Go through the listing below and show each line that has the word "guld".
──────── THE DATA
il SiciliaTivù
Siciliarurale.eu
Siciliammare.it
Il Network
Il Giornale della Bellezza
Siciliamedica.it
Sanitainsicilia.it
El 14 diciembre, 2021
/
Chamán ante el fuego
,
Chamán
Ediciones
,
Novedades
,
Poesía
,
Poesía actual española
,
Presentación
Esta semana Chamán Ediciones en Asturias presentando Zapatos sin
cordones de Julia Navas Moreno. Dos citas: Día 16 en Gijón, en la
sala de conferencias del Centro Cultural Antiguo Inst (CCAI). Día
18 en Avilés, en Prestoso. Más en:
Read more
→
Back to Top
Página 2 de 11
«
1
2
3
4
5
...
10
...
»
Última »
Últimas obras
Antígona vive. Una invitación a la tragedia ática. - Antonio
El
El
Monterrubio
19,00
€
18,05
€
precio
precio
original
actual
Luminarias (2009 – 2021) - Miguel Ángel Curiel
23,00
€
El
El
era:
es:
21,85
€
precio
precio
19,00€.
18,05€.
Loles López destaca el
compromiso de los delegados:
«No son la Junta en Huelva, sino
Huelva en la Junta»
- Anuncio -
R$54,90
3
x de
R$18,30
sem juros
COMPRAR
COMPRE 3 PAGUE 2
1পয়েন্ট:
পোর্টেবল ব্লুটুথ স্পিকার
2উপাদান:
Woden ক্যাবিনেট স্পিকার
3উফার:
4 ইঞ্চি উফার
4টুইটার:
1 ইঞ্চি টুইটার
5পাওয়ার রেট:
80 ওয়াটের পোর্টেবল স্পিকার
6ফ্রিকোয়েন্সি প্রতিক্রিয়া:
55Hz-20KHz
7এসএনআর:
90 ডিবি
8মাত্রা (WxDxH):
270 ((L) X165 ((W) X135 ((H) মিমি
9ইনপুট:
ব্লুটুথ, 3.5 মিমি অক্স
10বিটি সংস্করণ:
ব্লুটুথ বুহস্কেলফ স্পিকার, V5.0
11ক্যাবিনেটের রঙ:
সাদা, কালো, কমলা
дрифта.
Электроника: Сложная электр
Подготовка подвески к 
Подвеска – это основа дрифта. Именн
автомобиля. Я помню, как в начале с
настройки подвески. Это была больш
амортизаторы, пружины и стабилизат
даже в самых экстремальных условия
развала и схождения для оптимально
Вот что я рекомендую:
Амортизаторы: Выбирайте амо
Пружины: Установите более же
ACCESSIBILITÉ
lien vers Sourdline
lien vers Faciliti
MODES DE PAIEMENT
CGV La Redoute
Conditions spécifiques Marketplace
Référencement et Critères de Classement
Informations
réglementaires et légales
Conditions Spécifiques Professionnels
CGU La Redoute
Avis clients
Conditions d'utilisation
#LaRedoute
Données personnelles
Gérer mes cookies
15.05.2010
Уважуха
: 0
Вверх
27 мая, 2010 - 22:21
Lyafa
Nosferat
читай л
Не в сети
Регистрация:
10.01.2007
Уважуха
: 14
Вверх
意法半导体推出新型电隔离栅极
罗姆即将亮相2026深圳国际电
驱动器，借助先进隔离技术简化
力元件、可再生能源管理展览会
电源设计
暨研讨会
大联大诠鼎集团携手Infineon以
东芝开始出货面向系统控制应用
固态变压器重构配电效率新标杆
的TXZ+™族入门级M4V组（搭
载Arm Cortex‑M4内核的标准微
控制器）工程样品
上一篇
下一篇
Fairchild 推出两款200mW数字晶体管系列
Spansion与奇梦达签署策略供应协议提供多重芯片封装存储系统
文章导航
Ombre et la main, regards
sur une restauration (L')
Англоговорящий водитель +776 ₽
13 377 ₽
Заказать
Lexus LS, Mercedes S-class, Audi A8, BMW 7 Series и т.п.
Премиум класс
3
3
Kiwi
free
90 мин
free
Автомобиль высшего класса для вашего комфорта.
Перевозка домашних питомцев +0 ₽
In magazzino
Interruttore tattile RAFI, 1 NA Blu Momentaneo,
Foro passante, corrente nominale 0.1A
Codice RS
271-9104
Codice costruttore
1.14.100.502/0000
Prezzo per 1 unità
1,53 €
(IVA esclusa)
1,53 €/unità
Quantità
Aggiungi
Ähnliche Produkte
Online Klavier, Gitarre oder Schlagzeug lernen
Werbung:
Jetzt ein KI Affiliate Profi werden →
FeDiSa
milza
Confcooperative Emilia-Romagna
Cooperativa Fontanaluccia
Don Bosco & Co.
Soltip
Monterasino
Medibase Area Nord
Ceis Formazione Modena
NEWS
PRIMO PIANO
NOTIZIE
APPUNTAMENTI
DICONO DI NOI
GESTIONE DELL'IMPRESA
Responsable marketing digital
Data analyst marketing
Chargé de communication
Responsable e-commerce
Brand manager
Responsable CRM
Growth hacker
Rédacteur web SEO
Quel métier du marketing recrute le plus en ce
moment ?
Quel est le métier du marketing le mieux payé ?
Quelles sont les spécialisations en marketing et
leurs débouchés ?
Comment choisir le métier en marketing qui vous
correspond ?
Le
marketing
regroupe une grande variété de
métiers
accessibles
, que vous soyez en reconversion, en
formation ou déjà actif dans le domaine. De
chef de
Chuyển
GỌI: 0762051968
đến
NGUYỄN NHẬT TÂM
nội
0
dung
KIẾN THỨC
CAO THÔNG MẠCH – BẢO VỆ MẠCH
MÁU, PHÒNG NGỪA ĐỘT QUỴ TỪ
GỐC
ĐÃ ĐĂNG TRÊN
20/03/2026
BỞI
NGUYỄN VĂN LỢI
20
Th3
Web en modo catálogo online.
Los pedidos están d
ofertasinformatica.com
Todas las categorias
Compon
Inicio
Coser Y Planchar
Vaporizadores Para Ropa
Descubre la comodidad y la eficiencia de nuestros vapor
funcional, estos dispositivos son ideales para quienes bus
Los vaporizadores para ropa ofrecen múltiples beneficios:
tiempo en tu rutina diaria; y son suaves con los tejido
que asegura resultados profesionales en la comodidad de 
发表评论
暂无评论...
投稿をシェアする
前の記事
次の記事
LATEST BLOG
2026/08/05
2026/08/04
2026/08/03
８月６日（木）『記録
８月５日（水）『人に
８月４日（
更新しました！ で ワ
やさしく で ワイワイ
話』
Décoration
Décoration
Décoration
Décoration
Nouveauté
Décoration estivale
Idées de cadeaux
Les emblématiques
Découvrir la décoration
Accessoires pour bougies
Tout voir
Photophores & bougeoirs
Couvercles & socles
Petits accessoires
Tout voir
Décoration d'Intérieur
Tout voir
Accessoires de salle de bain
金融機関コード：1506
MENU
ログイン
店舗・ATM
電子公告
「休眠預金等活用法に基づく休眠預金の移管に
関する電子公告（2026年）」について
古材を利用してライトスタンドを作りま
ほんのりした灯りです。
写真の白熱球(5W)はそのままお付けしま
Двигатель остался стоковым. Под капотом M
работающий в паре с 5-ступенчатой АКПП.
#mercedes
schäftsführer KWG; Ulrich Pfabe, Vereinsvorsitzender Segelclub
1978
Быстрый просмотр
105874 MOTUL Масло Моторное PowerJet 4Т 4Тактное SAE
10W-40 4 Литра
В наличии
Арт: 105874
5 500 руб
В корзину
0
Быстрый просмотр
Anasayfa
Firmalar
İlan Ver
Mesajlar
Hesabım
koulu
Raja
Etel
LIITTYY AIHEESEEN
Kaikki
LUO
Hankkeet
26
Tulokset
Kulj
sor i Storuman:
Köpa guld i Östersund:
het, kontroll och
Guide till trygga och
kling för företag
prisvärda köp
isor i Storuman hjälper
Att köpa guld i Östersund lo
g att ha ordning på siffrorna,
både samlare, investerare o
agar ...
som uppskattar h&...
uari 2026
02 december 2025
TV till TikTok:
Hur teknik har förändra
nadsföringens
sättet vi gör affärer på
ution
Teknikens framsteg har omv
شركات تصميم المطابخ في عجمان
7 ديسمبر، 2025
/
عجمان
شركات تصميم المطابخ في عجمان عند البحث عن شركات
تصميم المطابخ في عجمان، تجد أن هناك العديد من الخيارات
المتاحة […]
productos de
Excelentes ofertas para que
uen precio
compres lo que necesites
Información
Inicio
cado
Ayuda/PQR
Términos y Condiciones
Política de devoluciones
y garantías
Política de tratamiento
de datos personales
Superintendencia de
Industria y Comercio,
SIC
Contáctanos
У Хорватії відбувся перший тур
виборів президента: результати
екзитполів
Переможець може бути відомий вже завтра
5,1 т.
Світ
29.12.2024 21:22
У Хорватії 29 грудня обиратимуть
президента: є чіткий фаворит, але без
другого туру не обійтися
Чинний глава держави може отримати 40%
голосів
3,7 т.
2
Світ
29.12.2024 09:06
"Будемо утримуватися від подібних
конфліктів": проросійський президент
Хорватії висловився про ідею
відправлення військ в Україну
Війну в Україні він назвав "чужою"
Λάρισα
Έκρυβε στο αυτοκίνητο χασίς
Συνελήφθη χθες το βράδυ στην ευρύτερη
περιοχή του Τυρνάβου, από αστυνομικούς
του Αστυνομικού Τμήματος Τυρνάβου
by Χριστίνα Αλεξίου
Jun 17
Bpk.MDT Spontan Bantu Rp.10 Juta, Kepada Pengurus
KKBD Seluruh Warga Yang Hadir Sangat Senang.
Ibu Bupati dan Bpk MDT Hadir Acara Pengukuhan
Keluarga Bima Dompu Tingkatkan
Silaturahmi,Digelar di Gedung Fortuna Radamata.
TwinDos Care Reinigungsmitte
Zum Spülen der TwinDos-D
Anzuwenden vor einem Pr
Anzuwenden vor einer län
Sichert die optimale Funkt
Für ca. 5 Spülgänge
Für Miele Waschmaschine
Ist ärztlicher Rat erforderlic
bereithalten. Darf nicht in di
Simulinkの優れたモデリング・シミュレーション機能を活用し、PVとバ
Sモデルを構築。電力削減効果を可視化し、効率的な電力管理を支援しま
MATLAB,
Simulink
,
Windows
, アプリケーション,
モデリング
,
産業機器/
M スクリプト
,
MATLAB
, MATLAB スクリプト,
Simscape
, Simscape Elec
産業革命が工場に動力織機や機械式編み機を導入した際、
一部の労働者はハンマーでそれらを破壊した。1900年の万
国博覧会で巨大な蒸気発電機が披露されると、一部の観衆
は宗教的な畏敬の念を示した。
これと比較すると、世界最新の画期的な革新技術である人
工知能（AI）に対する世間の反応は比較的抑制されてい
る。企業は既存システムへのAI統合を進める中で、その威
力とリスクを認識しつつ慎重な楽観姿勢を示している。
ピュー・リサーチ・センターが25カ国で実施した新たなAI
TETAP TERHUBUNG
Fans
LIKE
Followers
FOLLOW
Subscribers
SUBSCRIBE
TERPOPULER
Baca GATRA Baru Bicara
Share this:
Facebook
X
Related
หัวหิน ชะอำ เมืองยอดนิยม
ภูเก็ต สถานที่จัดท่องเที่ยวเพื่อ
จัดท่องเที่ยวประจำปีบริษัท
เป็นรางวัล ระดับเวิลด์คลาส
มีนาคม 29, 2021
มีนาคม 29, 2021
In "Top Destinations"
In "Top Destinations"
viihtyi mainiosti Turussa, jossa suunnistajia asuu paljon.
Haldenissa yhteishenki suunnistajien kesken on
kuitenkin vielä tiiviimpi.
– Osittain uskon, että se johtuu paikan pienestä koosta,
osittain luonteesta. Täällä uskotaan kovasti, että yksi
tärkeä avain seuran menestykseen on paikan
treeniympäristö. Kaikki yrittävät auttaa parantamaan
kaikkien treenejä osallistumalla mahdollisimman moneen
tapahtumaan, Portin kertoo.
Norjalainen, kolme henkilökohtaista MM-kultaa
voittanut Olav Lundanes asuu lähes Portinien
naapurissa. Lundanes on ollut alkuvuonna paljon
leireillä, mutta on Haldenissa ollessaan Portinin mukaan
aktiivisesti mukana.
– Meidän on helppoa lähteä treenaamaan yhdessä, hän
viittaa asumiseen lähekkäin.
────────────────
**WRITTEN REPLY**
Köpa guld i Östersund:
Att köpa guld i Östersund lo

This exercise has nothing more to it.